L’effetto placebo esiste, e vale non solo per la lotta al dolore, ma anche per combattere le malattie infiammatorie. Uno studio lungo due anni compiuto dal dipartimento di Neuroscienze dell’Università di Torino, e pubblicato oggi su Nature Medicine, dimostra che sia gli antidolorifici sia gli anti-infiammatori creano nel nostro cervello un’impronta.
E’ quell’impronta è in grado di attivare gli stessi effetti della cura solo al pensiero di aver preso il farmaco. Anche quando il farmaco, in realtà, è una sostanza inerte, cioè nulla. Quando un malato crede nella terapia, quando ha fiducia nel proprio medico e si aspetta – grazie a lui – un miglioramento clinico, il suo cervello rilascia endorfine (una sostanza simile alla morfina) se si tratta di contrastare il dolore, ma anche endo-cannabinoidi (simili alla cannabis presente nella marijuana) se il problema è invece un’infiammazione da combattere.
Coordinatore di questo studio destinato a riaprire il dibattito fra scienziati, e sicuramente anche un confronto fra gli scettici del placebo, è Fabrizio Benedetti, docente di Fisiologia all’Università di Torino e consultant al National Institute of Health a Bethesda e alla Mind Brain Behavior Initiative della Harvard University.
Al momento non si sa, esattamente, in che cosa consista questa «impronta», né dove si accenda l’interruttore della memoria farmacologica all’interno del sistema nervoso. Ma lo studio ha dimostrato che il placebo anti-dolore, come quello anti-infiammatorio, attivano gli stessi recettori ai quali si legano i farmaci specifici, e innesca quindi la medesima procedura della terapia. Quali sostanze si attivano durante l’effetto placebo (endorfine oppure endocannabinoidi) dipende ovviamente da quali farmaci il paziente ha assunto in precedenza. Cioè dal tipo di memoria che si è creata.
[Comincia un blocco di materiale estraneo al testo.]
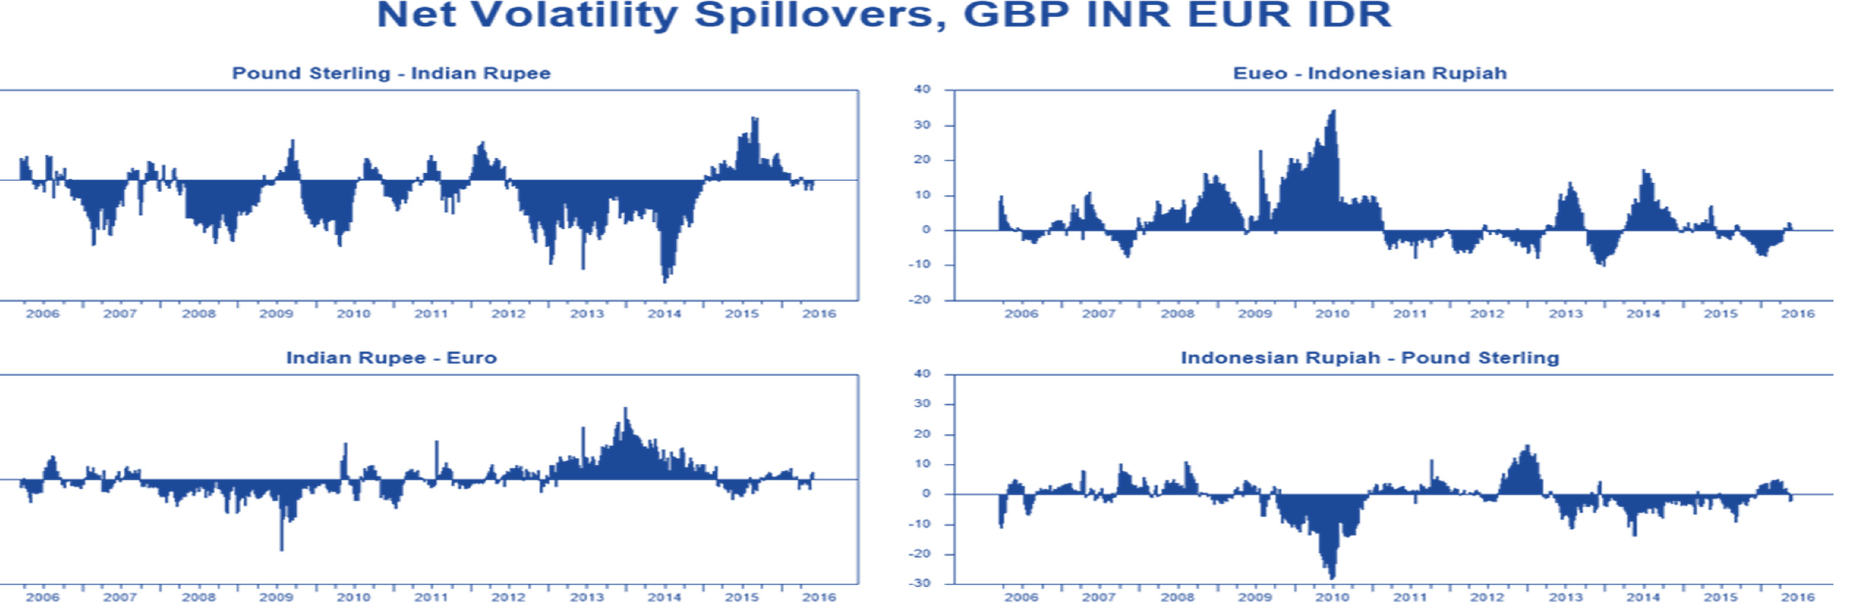
Figure 6. This figure shows the net volatility spillovers between developed and developing countries. In particular, the net volatility spillovers from/to the Pound Sterling (GBP), Indian Rupee (INR), Euro (EUR), and the Indonesian Rupiah (IDR).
Lo studio è stato compiuto sull’uomo, tra pazienti volontari. Per un certo periodo sono stati somministrati farmaci veri, ottenendo miglioramenti. Poi si è passati – ovviamente all’insaputa dei volontari – alla sostanza placebo. In tutti i casi è scattato in loro il condizionamento: la persona che ha imparato ad associare l’assunzione di una compressa con una determinata forma e un certo colore alla scomparsa di un sintomo, ottiene lo stesso beneficio anche quando all’interno della compressa – stessa forma, stesso colore – non è contenuto alcun principio attivo, ma il placebo.
Studi precedenti hanno già dimostrato che in questo effetto-memoria a livello cerebrale ha un ruolo fondamentale il rapporto con il medico: soltanto se lo specialista è in grado di convincere il paziente che il farmaco (vero) che sta assumendo lo farà stare meglio, il placebo che prenderà avrà il medesimo risultato della terapia. Cioè attivare ogni volta i recettori delle endorfine contro il dolore o degli endocannabinoidi contro le malattie infiammatorie.
Benedetti dedica da anni gran parte della propria attività di ricerca agli studi sull’effetto placebo. Quanto ha scoperto insieme ai ricercatori dell’Università di Torino è dimostrato in un arco di tempo relativamente breve. Il che è un presupposto non sufficiente per poter sostenere che lo stesso risultato vale anche a distanza di anni, per malati cronici: «Al momento non possiamo dire ai medici o agli ospedali di sostituire i farmaci con le sostanze inerti che innescano l’effetto placebo perché non c’è dimostrazione scientifica del meccanismo a distanza di anni. Sicuramente, però, possiamo dire che si può ridurre l’uso dei medicinali, alternando farmaci a placebo, soprattutto quando i farmaci possono creare importanti effetti collaterali».